╭─ Raw data

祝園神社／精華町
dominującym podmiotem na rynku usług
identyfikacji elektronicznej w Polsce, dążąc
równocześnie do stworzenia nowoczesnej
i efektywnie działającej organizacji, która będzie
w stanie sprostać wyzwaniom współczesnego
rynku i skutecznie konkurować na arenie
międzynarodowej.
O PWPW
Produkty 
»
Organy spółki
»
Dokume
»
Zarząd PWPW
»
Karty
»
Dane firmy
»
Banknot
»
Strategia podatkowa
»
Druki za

╰─

• [Task directions] Set down every line of each entry above, reproducing each one character for character and keeping the original line order.

• [Finished task]
祝園神社／精華町
dominującym podmiotem na rynku usług
identyfikacji elektronicznej w Polsce, dążąc
równocześnie do stworzenia nowoczesnej
i efektywnie działającej organizacji, która będzie
w stanie sprostać wyzwaniom współczesnego
rynku i skutecznie konkurować na arenie
międzynarodowej.
O PWPW
Produkty 
»
Organy spółki
»
Dokume
»
Zarząd PWPW
»
Karty
»
Dane firmy
»
Banknot
»
Strategia podatkowa
»
Druki za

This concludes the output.